Australian Antarctic biologist

Gwen Fenton was the Chief Scientist of the Australian Antarctic Division and is the first woman to hold this position. She discovered that the fish species Hoplostethus atlanticus can live to over 100 years old, leading to significant changes to the management of the species.

==Early life and education==
Fenton grew up in Australia, the daughter of two scientists. Her mother was a zoologist and her father was a cosmic ray and aurora physicist who worked with the Australian Antarctic Division during the 1950s. She completed a science degree with Honours at the University of Tasmania on coastal krill from south-eastern Australia and southern New Zealand. She continued her work at the University of Tasmania as part of a PhD focused on mysid crustaceans, discovering three new genera and 12 new species, graduating in 1986 at the age of 24.

==Career and impact==
Fenton's post-doctoral work at the University of Tasmania resulted in the development of a technique to age fish based on the radioactive decay of radium-226 to lead-210. This revolutionized the understanding of the age of the important fishery species, orange roughy. Her work revealed that this species is extremely slow-growing, not maturing until between 20 and 25 years of age, with significant implications for sustainable management of catch limits for the species.

Fenton joined the Tasmanian Government in marine environmental management and policy development in 1996. In her role she developed environmental monitoring programs for Tasmanian salmon farms, developed ballast water policy and provided advice on marine infrastructure developments. In 2003 she joined the Australian Antarctic Division as the Manager of Science Planning and Coordination.

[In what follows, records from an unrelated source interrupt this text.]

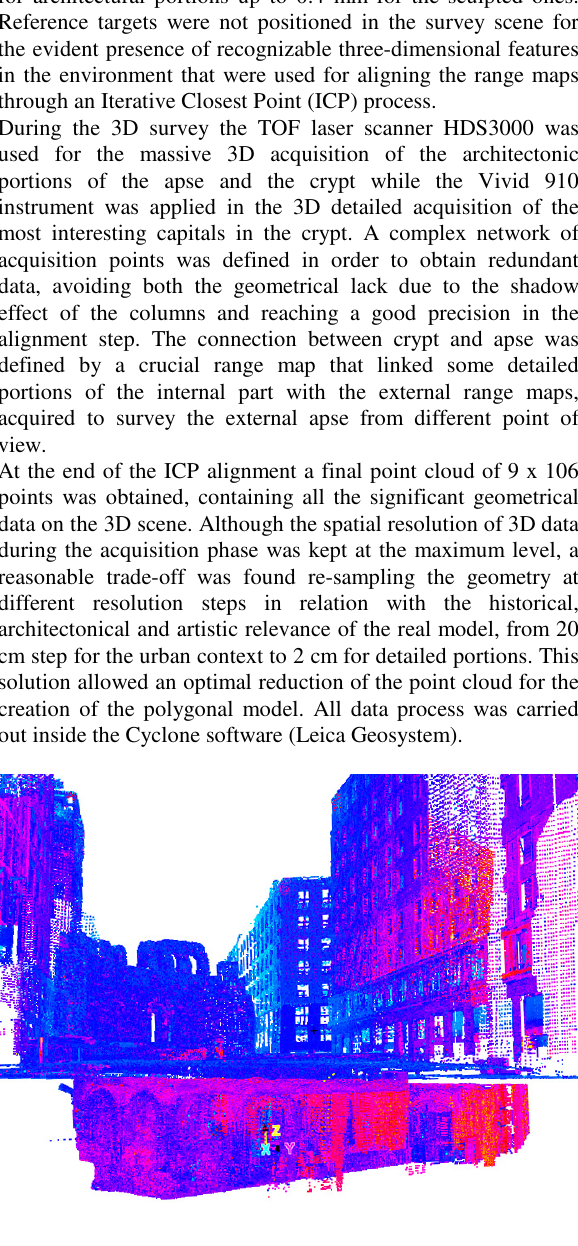
Figure 3. Final aligned point cloud of the crypt, the apsidal ruins and part of the surrounding environment.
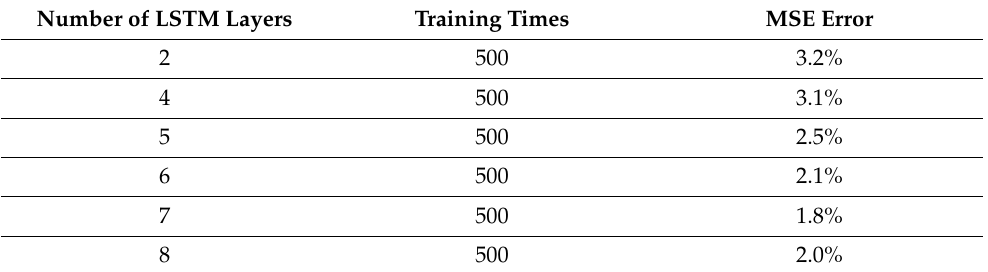
Table 2. Number of layers of LSTM and prediction results.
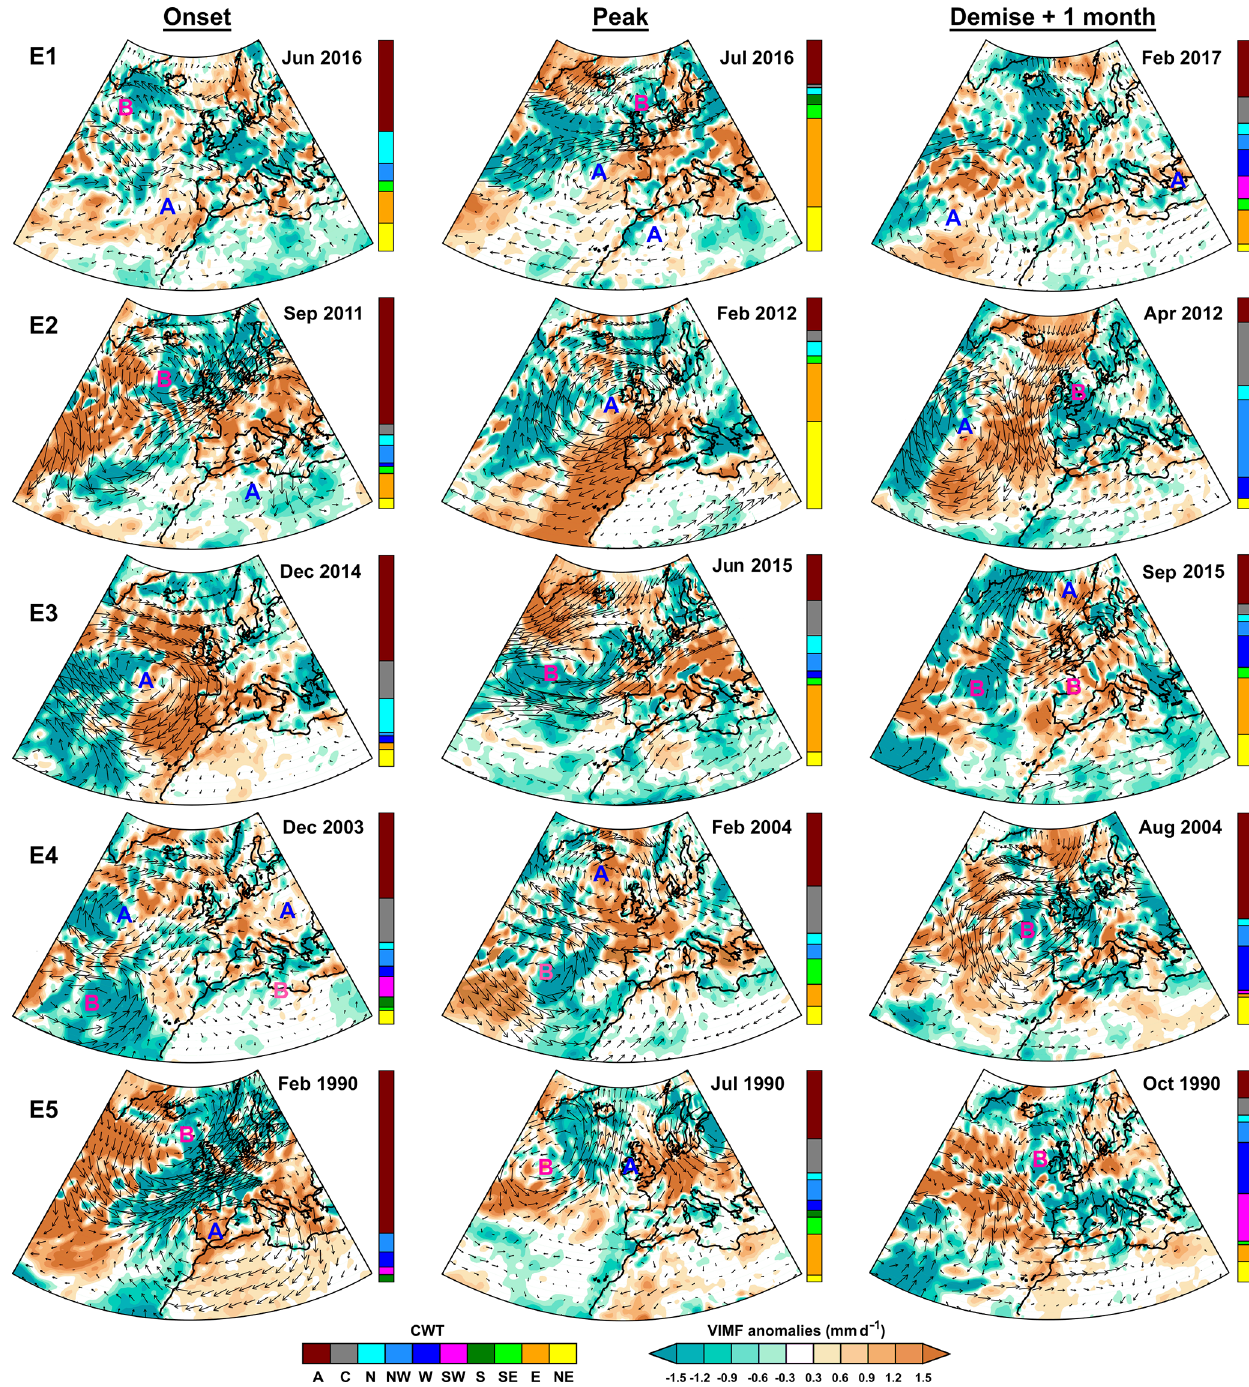
the contrary, another study showed that the AO ranged from positive to negative values depending on pressure anoma- lies in the Arctic region (Thompson and Wallace, 1998). A band of strong winds circulating around the North Pole as- sociated with the positive phase of the AO kept colder air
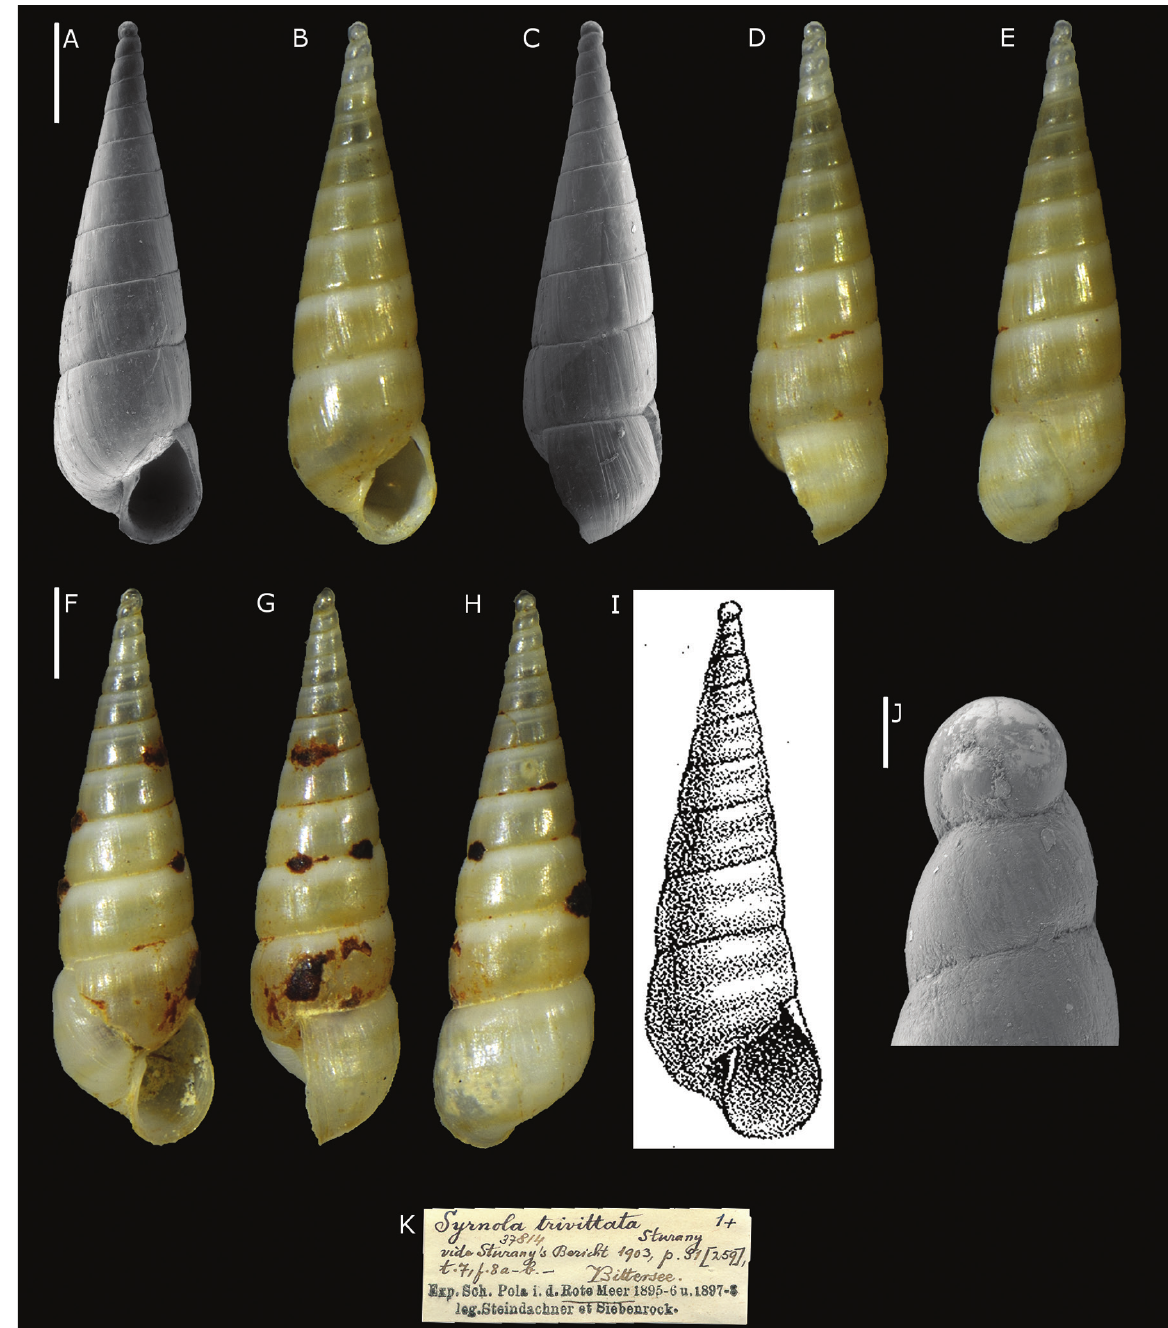
Figure 32. Syrnola trivittata Sturany, 1903 (Bitter Lakes, Suez Canal). A–E, J . Figured syntype, NHMW 37814: front ( A–B ), right side ( C–D ), back ( E ), protoconch ( J ). F–H . Syntype, NHMW 37814: front ( F ), right side ( G ), back ( H ). I . Original figure by Sturany (1903). K . Original label. Scale bars: A–H : 1 mm, J : 0.1 mm.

In 2015 Fenton became the first female Chief Scientist of the Australian Antarctic Division. Her role includes reviewing the Antarctic Science Strategic Plan and strengthening collaborations with East Antarctic partners such as China, India, Japan and France. She will also be working to ensure that the science program is ready to take advantage of the expanded capability that will come with the launch of Australia's new icebreaker in 2020. Fenton resigned in November 2019. She was succeeded by Nicole Webster.